From the news report below on the delayed Philippine peace deal, reproduce the passage from "But violence already" to "deal on territory." word for word.

** TEXT SHOWN follows **

The Supreme Court ordered the provincial politicians and the central government on Monday to explain their arguments on August 15, while the attorney-general was told to submit a copy of the accord by Friday.

'Temporary delay'

Romulo stressed it would only be a "temporary delay", saying the court delayed the signing because of "procedural issues" that have no impact on the merits and legality of the pact.

"I have full faith and trust in [the court] and they will find a way to decide in the shortest possible time," he said.

Many non-Muslims oppose the deal saying their land could be included in the settlement aimed at ending the 30-year-old insurgency that has claimed more than 120,000 lives.

The rebels - with an estimated 11,000 armed fighters - have been battling for self-rule in the predominantly Roman Catholic Philippines' volatile south for four decades, with thousands dying in the conflict.

The rebels said on Tuesday that the delay in the signing was embarrassing for the government.

Mohagher Iqbal, the chief rebel peace negotiator, said "the pact is a done deal" because both sides had already initialled the text of the agreement.

Rais Yatim, the Malaysian foreign minister whose country has brokered peace talks between Manila and the rebels, voiced hopes that the delay will not hurt a 2003 ceasefire that has eased clashes on the Philippines' southern Mindanao island.

"There ought not to be violence in any instance or in any area," Rais said, adding that Malaysia will remain part of a contingent of truce monitors in the southern Philippines that includes personnel from Brunei, Libya and Japan.

But violence already escalated on Monday, just hours after the court ruling, as fighters traded mortar fire with troops.

The military said an unknown number of MILF rebels fired mortar rounds at soldiers stationed near Midsayap town late on Monday.

It added that the rebels had taken positions in the town's outskirts, displacing more than 300 families, in violation of the 2003 ceasefire
accord.

"The MILF fired about a dozen mortars toward army positions," said Lieutenant-Colonel Julieto Ando, a regional army spokesman.

"We returned mortar fire, but there were no reports of casualties."

Ando said the rebels who attacked apparently ignored commands from the MILF leadership to leave the area as both sides negotiated a deal on territory.

** End of TEXT SHOWN **
** PROVIDED INFORMATION follows **

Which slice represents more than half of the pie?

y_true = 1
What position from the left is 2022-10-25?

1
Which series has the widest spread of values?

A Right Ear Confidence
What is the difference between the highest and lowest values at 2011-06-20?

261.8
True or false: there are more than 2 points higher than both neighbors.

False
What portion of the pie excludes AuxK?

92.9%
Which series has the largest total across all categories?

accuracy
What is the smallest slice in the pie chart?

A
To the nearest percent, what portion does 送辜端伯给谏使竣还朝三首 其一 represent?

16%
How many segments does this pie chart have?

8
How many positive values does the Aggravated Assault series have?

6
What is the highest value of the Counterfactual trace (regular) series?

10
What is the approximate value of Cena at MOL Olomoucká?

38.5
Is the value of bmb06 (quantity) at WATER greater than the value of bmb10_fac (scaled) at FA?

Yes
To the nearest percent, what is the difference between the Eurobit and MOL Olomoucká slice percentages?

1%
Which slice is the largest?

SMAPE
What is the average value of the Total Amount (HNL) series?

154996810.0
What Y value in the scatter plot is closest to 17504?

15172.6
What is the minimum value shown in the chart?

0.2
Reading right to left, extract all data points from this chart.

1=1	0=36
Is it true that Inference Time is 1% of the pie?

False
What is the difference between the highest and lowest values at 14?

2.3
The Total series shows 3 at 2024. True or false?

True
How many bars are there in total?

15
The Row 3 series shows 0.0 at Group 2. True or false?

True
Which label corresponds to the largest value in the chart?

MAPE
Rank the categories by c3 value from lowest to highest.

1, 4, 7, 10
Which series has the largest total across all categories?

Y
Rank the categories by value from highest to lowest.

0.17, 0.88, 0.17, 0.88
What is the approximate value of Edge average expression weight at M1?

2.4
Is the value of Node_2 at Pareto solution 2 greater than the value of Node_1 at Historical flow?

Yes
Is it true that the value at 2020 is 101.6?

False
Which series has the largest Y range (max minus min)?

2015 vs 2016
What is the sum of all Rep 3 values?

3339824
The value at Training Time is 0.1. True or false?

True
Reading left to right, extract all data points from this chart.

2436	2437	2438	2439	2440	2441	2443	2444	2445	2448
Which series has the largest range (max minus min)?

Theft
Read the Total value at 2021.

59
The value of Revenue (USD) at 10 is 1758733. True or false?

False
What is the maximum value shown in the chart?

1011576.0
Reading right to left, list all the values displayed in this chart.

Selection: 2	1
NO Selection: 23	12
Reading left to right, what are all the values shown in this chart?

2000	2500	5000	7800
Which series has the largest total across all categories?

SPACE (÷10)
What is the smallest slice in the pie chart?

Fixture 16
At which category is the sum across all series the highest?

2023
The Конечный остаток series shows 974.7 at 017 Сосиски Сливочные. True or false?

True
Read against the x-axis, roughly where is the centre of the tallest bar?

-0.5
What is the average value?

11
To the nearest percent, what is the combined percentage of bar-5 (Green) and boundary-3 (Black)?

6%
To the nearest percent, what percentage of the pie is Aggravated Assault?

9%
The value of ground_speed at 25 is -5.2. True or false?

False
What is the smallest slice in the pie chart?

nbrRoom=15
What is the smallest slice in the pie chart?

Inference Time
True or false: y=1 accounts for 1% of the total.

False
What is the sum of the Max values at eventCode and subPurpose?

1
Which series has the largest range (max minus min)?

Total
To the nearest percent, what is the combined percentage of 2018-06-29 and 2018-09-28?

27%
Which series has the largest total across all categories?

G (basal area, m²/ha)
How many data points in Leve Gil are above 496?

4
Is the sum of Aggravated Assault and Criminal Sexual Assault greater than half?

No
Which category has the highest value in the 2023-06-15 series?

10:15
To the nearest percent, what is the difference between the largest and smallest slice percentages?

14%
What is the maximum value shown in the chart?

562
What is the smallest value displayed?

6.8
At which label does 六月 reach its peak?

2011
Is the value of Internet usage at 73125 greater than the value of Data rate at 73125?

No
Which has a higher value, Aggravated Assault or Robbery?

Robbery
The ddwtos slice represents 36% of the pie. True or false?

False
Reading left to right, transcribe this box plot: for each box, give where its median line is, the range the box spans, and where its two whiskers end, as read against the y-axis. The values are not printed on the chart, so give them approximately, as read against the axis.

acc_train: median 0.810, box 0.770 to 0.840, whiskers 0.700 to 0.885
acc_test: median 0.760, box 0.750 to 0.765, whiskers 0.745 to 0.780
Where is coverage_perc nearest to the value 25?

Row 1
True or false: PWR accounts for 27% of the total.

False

** End of PROVIDED INFORMATION **

» **RESULT**:
But violence already escalated on Monday, just hours after the court ruling, as fighters traded mortar fire with troops.

The military said an unknown number of MILF rebels fired mortar rounds at soldiers stationed near Midsayap town late on Monday.

It added that the rebels had taken positions in the town's outskirts, displacing more than 300 families, in violation of the 2003 ceasefire
accord.

"The MILF fired about a dozen mortars toward army positions," said Lieutenant-Colonel Julieto Ando, a regional army spokesman.

"We returned mortar fire, but there were no reports of casualties."

Ando said the rebels who attacked apparently ignored commands from the MILF leadership to leave the area as both sides negotiated a deal on territory.